[Transcribed page contents]

+---+

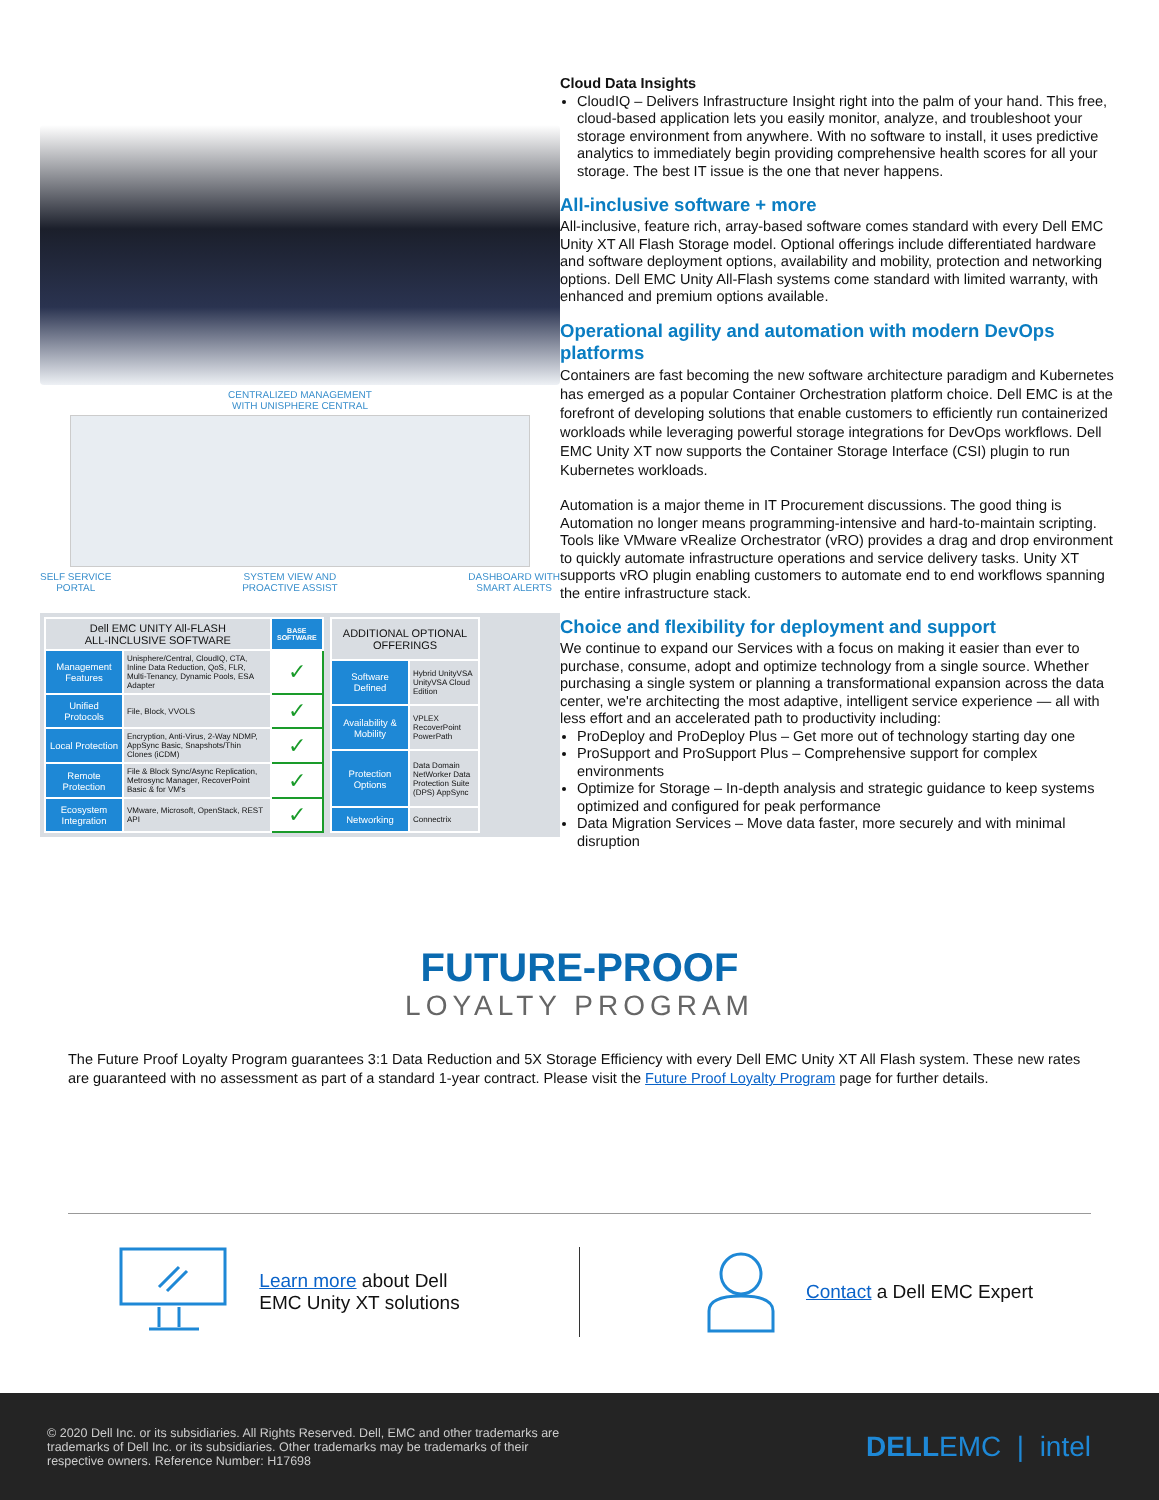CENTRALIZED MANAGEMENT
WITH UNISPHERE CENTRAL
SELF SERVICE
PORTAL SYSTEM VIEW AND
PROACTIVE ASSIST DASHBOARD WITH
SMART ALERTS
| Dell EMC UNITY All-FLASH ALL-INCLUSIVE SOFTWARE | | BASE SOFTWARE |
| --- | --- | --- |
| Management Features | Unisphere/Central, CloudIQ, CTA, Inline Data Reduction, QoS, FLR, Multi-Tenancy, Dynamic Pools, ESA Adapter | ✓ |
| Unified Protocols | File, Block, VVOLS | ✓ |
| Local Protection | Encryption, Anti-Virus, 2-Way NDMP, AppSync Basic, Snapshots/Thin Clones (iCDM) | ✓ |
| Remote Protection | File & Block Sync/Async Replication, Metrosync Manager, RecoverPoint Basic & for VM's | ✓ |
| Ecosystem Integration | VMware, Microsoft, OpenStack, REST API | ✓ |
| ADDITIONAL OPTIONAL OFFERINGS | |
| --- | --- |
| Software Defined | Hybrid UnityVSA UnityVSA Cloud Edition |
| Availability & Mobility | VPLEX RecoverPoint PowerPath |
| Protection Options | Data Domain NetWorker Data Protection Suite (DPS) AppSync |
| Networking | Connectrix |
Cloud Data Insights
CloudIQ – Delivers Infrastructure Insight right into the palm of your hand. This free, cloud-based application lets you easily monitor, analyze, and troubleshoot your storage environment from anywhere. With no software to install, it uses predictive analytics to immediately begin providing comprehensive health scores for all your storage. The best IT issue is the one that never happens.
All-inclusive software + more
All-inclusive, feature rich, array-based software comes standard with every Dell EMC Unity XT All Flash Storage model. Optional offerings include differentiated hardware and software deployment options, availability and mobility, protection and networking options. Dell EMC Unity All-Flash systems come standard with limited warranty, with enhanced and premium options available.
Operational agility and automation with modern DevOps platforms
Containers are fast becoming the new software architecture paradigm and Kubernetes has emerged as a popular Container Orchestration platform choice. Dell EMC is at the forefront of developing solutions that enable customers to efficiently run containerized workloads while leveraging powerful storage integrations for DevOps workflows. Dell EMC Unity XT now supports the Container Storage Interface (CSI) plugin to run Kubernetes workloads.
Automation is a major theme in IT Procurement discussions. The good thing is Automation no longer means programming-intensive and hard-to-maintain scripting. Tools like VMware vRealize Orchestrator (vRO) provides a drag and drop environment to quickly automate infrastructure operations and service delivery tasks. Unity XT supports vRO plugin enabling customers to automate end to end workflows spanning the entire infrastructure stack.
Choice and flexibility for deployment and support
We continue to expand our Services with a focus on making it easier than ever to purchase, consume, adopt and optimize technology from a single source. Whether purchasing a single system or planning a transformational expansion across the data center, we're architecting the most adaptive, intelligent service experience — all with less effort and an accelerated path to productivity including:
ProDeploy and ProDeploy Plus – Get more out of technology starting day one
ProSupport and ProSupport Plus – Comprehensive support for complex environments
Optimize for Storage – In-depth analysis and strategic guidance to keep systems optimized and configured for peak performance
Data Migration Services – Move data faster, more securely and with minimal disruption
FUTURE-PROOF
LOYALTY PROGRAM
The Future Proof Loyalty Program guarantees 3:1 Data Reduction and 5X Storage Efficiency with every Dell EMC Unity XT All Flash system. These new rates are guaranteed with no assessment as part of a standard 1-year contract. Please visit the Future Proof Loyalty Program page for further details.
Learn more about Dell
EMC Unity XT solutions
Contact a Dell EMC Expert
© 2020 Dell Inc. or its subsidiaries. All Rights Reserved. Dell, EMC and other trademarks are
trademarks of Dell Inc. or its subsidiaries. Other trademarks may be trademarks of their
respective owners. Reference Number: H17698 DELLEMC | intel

+---+

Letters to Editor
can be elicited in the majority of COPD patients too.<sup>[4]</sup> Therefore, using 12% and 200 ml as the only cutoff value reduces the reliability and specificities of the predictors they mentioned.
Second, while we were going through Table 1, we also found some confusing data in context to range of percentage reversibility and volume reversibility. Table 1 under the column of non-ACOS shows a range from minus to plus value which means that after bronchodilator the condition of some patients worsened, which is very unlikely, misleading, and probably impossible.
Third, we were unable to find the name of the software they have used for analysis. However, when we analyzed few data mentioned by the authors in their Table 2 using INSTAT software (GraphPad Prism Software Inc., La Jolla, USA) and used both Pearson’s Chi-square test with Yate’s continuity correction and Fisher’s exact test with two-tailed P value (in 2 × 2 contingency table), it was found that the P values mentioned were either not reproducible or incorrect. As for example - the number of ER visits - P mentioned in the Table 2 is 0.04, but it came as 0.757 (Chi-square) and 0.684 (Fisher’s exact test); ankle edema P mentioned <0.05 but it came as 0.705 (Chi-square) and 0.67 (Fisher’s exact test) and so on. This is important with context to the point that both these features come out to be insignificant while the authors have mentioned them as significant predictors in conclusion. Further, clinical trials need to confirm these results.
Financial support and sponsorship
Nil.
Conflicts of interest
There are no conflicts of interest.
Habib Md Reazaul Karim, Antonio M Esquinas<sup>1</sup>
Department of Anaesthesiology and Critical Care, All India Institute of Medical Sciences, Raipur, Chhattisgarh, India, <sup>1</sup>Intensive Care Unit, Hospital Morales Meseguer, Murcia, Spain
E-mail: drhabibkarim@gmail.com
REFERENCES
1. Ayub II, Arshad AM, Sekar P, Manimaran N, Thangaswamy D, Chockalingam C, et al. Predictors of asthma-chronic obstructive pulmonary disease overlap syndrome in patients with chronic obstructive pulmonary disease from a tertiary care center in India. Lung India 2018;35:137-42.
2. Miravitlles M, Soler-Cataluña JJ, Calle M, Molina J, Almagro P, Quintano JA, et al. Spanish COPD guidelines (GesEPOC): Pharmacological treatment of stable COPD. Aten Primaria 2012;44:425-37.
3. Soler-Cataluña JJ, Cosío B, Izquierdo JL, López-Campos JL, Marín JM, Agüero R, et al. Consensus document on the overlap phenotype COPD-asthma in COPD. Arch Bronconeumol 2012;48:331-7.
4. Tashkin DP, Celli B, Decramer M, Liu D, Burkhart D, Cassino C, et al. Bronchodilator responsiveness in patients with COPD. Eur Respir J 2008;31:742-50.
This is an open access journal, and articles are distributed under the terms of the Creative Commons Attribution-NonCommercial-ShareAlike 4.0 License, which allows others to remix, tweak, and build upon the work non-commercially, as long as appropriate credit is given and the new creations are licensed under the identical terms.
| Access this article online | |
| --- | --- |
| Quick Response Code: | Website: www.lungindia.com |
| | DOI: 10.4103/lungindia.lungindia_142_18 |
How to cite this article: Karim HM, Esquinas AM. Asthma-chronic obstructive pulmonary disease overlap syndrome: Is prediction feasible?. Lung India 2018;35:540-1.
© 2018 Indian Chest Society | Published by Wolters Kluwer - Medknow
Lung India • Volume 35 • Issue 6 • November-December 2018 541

+---+

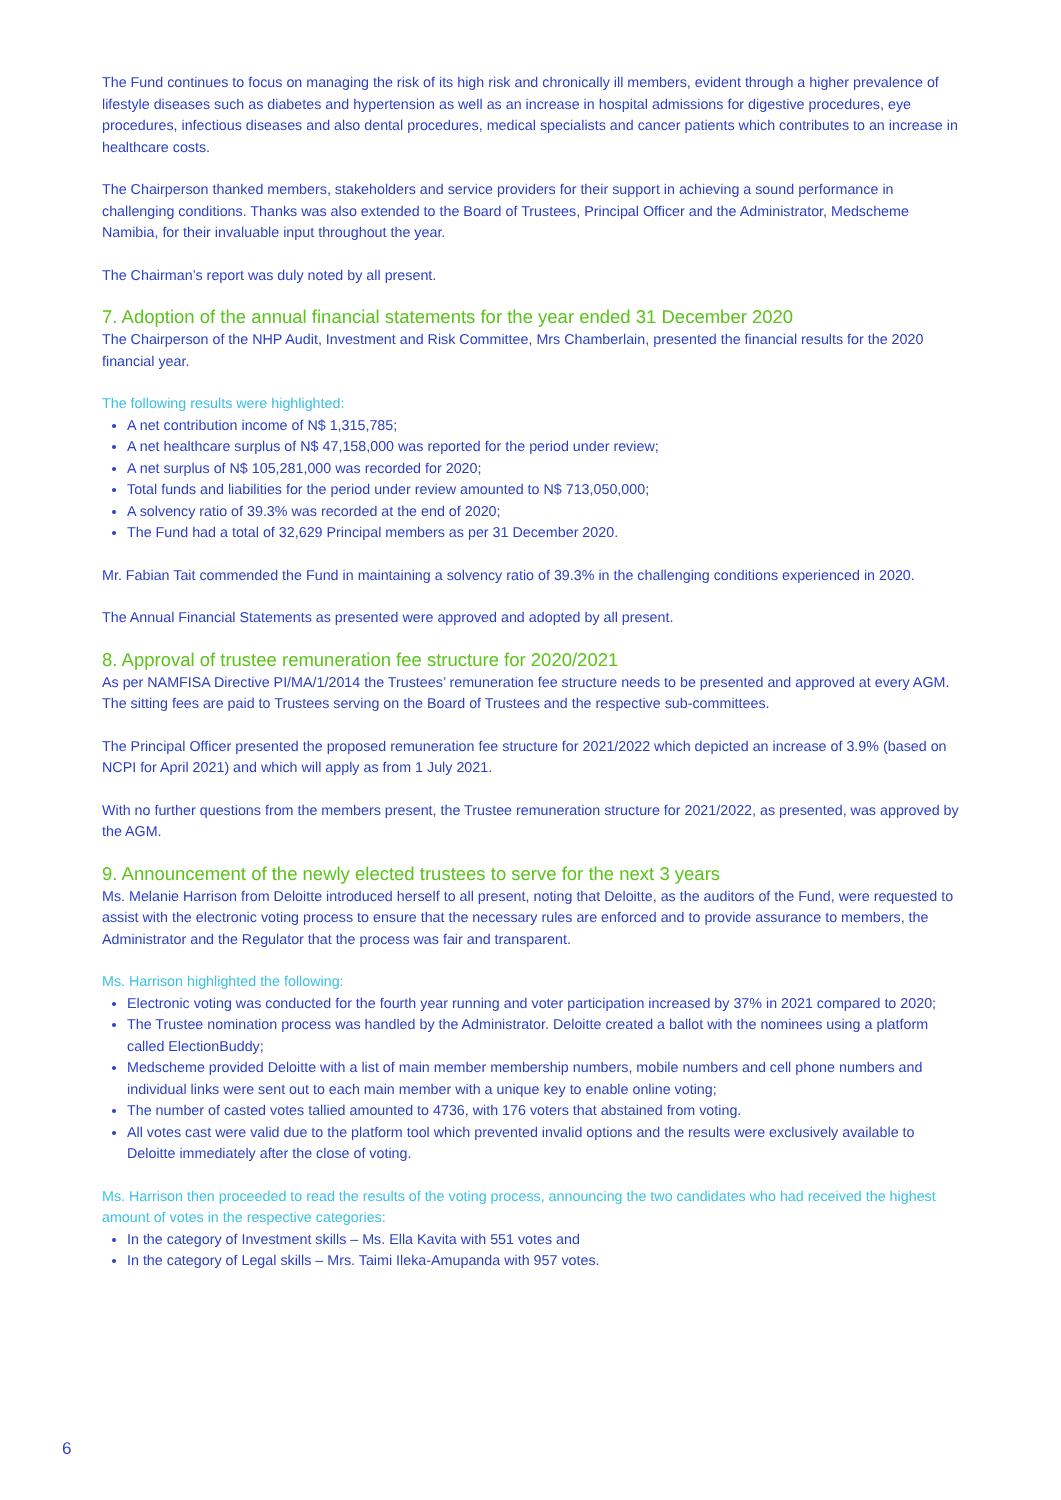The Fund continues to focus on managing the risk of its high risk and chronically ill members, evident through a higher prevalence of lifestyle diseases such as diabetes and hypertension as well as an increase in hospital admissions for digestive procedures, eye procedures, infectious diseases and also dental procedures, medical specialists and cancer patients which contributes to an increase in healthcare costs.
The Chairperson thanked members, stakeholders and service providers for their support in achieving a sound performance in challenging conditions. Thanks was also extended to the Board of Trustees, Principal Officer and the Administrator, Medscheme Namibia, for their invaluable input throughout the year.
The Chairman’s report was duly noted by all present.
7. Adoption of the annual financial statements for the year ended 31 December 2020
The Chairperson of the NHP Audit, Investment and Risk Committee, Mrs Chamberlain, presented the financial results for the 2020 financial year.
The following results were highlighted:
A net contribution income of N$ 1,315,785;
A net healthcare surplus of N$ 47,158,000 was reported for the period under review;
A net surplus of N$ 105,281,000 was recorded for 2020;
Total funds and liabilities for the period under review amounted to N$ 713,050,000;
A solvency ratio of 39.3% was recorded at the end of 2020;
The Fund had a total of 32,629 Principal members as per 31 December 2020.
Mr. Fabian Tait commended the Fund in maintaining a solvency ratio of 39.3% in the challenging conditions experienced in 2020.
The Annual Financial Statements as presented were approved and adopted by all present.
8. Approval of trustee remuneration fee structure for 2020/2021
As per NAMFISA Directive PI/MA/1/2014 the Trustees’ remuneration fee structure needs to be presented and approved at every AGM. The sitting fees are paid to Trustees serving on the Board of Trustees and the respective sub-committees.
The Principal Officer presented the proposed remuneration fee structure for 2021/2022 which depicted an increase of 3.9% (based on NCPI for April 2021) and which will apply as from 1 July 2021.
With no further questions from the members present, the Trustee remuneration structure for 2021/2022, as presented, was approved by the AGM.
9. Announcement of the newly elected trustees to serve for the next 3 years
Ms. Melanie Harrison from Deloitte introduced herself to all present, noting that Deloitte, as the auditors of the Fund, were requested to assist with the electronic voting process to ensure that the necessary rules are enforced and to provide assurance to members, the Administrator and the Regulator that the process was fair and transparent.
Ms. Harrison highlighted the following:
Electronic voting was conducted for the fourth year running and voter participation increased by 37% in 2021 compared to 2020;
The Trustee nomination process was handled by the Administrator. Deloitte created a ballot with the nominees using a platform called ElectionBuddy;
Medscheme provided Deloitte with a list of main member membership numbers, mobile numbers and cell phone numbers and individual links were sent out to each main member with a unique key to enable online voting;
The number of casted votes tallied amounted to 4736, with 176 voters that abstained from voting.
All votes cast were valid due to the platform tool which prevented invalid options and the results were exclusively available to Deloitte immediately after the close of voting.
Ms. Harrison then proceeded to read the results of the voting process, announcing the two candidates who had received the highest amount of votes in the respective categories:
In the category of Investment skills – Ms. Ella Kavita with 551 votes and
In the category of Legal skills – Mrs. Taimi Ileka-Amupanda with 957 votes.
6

+---+

> _What you have to do_
Copy the lines above exactly. Start with the line containing "Optimize for Storage", end with the line containing "respective owners. Reference", and include both.

> _Output below_
Optimize for Storage – In-depth analysis and strategic guidance to keep systems optimized and configured for peak performance
Data Migration Services – Move data faster, more securely and with minimal disruption
FUTURE-PROOF
LOYALTY PROGRAM
The Future Proof Loyalty Program guarantees 3:1 Data Reduction and 5X Storage Efficiency with every Dell EMC Unity XT All Flash system. These new rates are guaranteed with no assessment as part of a standard 1-year contract. Please visit the Future Proof Loyalty Program page for further details.
Learn more about Dell
EMC Unity XT solutions
Contact a Dell EMC Expert
© 2020 Dell Inc. or its subsidiaries. All Rights Reserved. Dell, EMC and other trademarks are
trademarks of Dell Inc. or its subsidiaries. Other trademarks may be trademarks of their
respective owners. Reference Number: H17698 DELLEMC | intel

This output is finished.